Wanna know what gazillionaire Bill Gates of the Microsoft empire does with spare millions? Interestingly, he's investing a good chunk of it in biotech companies. Yeah, that's right: The biotech that's derided and protested by activist groups around the globe is where the world's head computer geek is parking his spare change. A couple of relevant sentences from the Worth magazine article:

“He has for years been selling Microsoft stock — more than $6 billion worth so far — and investing the proceeds in biotechnology and new media companies. If the 20th century was the century of the computer, the 21st will be the century of biotech. And as probably the single largest biotech investor in the world, Gates expects the new companies he is supporting to kick in and increase his wealth even further…. When the age of the PC is past and Microsoft is in decline, these biotech investments will probably keep Gates in his position as the richest man on earth.”

Gates may not know a genetically engineered soybean from a Pentium chip, but he and his advisors do have an uncanny knack for spotting trends and riding them to fortune. While activist groups are destroying biotech research plots and staging their media-targeted protests against “Frankenfoods,” he's plowing vast sums of money into biotech companies he believes have the capability to make him the rolled-into-one Standard Oil, AT&T, Wal-Mart, Coca-Cola, and General Motors of the 21st century.

Like all visionaries, he knows all great trends have had their opponents and detractors. But in the long term, progress and technology have triumphed, and mankind is the better for it.

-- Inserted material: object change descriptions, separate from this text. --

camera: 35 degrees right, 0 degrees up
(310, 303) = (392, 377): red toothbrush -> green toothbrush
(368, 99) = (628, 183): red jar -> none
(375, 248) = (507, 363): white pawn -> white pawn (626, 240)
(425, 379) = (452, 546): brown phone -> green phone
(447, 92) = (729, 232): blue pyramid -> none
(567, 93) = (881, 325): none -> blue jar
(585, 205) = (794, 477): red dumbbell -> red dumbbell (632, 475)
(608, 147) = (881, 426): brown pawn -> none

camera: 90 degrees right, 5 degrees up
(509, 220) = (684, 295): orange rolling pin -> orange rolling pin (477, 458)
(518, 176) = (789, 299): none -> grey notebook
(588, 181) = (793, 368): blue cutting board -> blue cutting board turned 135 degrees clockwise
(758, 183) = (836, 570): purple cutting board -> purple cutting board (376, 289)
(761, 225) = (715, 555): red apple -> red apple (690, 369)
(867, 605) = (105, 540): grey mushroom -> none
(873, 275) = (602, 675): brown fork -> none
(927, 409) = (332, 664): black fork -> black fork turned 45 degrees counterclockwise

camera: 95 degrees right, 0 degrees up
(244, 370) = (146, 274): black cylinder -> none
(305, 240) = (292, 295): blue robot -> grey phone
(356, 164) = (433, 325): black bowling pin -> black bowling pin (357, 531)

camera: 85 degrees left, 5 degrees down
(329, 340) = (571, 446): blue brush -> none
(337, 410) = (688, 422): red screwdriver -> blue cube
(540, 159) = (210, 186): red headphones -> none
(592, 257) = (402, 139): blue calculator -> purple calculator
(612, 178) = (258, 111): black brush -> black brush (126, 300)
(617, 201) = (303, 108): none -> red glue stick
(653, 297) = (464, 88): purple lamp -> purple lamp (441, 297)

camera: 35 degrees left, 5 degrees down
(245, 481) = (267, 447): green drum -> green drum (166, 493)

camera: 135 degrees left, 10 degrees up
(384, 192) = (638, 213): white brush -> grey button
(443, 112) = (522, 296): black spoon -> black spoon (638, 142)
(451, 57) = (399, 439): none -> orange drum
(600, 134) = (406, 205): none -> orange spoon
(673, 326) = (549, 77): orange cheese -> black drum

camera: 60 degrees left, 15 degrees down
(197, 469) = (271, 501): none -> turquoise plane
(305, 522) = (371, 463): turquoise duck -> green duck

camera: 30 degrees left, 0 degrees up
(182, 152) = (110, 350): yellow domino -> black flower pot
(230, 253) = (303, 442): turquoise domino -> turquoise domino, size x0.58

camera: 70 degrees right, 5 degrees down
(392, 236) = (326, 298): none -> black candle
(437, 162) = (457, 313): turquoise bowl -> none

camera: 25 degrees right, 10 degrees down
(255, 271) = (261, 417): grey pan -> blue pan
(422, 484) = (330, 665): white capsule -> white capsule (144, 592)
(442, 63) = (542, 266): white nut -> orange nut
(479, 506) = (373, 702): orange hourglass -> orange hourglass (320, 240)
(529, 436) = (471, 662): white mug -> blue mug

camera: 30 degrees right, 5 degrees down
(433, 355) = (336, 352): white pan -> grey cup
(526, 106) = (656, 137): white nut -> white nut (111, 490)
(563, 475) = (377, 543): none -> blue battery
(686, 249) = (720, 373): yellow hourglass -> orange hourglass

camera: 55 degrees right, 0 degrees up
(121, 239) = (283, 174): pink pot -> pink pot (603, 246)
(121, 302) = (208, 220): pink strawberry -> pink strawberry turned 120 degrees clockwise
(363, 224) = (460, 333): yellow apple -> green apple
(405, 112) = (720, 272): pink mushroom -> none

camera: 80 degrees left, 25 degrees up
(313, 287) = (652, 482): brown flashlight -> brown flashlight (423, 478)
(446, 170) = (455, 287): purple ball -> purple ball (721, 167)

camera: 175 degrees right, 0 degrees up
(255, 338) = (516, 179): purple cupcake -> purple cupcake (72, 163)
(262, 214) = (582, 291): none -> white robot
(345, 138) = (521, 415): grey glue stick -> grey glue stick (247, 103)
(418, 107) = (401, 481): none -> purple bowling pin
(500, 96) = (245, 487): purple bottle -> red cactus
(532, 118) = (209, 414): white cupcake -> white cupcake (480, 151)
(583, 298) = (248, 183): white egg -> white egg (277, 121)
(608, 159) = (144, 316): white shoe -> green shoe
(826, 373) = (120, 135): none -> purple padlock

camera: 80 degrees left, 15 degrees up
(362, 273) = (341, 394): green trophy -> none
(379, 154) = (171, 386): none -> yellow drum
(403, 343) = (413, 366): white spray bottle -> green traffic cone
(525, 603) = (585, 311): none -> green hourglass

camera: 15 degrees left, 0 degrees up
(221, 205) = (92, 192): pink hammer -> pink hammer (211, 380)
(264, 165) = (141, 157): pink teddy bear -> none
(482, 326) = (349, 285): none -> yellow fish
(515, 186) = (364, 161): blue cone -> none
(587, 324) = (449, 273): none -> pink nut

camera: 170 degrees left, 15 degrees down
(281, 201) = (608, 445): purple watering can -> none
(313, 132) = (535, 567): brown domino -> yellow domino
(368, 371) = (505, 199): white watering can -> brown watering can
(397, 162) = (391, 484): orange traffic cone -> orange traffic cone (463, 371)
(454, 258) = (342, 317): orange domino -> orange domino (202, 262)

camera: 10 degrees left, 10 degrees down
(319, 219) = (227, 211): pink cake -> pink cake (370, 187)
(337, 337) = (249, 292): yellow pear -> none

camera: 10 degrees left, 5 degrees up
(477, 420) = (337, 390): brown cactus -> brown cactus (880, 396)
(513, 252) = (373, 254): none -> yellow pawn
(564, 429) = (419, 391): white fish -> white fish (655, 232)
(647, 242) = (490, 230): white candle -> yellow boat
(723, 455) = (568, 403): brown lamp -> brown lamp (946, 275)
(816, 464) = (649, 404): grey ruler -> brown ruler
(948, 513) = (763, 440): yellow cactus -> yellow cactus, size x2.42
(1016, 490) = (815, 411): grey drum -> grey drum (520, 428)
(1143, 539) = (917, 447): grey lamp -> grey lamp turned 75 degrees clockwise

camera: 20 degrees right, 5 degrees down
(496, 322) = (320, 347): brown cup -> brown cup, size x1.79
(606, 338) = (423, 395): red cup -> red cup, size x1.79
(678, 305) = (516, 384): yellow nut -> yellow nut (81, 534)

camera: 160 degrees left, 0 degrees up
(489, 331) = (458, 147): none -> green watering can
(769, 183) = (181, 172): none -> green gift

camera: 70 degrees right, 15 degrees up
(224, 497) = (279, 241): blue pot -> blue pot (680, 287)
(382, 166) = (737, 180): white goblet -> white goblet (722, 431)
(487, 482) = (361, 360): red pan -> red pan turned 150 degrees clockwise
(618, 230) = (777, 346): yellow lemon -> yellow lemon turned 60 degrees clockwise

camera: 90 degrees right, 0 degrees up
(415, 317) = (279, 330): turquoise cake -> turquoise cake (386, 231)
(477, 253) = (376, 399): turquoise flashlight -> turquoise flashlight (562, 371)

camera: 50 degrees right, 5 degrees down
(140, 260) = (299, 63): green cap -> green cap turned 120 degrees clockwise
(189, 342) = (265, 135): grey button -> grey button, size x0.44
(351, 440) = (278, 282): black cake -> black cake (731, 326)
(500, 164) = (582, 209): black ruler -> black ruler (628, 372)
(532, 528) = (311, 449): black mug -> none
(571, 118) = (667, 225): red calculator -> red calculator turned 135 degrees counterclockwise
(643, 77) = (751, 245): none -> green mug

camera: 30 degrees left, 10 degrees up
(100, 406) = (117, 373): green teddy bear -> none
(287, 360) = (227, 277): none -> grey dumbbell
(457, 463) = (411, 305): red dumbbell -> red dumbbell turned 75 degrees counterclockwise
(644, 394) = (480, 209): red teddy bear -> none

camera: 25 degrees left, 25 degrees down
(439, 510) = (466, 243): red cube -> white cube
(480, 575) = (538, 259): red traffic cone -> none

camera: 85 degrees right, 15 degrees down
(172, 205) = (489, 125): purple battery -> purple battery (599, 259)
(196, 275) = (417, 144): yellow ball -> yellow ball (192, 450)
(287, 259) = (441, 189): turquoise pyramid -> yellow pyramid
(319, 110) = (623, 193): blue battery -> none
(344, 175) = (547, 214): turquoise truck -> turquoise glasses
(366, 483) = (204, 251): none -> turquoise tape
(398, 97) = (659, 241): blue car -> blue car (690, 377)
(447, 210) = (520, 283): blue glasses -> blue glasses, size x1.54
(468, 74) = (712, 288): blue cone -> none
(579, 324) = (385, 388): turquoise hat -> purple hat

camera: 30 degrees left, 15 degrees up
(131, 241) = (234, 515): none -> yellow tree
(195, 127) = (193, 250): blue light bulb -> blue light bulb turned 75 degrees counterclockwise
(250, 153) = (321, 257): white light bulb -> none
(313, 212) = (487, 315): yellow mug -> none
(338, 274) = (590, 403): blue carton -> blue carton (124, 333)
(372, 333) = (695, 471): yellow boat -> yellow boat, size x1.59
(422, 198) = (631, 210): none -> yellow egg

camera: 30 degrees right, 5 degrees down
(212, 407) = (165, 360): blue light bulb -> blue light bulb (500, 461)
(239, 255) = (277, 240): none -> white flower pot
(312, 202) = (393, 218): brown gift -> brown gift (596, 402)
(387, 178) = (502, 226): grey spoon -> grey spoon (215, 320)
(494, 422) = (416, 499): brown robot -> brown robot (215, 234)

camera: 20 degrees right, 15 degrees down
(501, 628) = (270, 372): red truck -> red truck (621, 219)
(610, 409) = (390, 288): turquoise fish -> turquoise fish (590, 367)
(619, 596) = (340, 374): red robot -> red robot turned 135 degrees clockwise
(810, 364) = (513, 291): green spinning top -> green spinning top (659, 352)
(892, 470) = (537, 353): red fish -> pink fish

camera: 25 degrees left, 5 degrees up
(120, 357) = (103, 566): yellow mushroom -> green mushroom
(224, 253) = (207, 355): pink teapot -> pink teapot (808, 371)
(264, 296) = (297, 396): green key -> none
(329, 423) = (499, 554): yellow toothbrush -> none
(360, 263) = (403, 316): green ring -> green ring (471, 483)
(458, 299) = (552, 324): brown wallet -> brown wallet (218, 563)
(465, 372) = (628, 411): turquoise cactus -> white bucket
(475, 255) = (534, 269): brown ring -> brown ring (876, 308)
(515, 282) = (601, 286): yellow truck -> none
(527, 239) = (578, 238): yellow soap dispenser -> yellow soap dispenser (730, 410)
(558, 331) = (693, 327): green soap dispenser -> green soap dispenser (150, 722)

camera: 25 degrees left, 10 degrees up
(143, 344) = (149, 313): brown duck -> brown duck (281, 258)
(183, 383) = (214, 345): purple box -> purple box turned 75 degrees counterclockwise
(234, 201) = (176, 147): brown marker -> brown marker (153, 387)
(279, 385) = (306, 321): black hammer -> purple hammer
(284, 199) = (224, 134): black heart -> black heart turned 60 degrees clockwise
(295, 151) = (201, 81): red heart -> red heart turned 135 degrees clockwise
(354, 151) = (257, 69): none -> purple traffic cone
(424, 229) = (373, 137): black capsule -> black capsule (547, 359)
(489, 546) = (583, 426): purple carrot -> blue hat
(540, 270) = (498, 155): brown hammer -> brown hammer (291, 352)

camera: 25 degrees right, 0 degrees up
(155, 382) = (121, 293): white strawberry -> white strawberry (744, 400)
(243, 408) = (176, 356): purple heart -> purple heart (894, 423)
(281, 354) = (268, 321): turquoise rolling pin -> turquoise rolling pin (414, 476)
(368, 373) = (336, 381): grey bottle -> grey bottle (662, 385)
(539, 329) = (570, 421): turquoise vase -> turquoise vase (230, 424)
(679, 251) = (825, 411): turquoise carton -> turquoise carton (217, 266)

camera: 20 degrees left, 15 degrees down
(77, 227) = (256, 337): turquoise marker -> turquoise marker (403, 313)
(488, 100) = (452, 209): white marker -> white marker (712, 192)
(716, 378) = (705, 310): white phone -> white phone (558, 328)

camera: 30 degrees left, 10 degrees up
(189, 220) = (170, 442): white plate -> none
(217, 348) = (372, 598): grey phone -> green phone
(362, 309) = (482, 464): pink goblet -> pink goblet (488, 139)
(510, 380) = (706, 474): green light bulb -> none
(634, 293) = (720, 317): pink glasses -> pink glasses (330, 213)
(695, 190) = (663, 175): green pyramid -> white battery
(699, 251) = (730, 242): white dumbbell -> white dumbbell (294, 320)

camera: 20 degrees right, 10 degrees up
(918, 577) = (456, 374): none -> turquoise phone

You may not have known it, since the majority of the mainstream media didn't acknowledge it, but May 13-19 was National Biotechnology Week, as officially proclaimed by the U.S. Senate and President George Bush.

A paragraph from the president's proclamation: “Consumers enjoy continual improvements to the quality and quantity of our nation's food supply. Genetic engineering will enable farmers to modify crops so they will grow on land previously considered infertile. It will enable farmers to grow crops with enhanced nutritional value. We also are benefiting from crops that resist diseases and insects, thus reducing the use of pesticides. The environmental benefits of biotechnology can be realized through the increased ability of manufacturers to produce their products with less energy, pollution, and waste.”

The Senate version noted: “It is important for all Americans to understand the beneficial role biotechnology plays in improving our quality of life and protecting the environment.”

Most of the opposition to biotechnology has centered around the introduction of non-crop genes into cotton, soybeans, tomatoes, and other crops.

In a Detroit Free Press article, Gustaaf A. deZoeten, professor emeritus of botany and plant pathology at Michigan State University and an advisor to the USDA and the EPA on biotech regulations and the marketing of bioengineered food, wrote: “It is troubling to observe the widening gap between the reality of food safety oversight in the United States and the seemingly growing public misperception that biotechnology poses an inherent health risk.”

To the contrary, he says, “Food biotechnology benefits from an extraordinary level of scrutiny that virtually guarantees that any food product approved for human consumption will be just as safe as any conventional food.” To date, deZoeten says, “there has not been a single verified case of adverse health effect due to a biotech food or food ingredient.”

Unfortunately, too much of the media's biotech focus has been on such tempests-in-a-teapot as the contaminated taco shell/StarLink corn episode, the Monarch butterfly/Bt corn controversy, and others which have been proven basically groundless scientifically and medically.

Biotech's potential for progress and benefit to mankind is so far-reaching that it will not be suppressed, despite its detractors. Bill Gates knows that and he's betting big bucks it will be a major influence on the earth's future.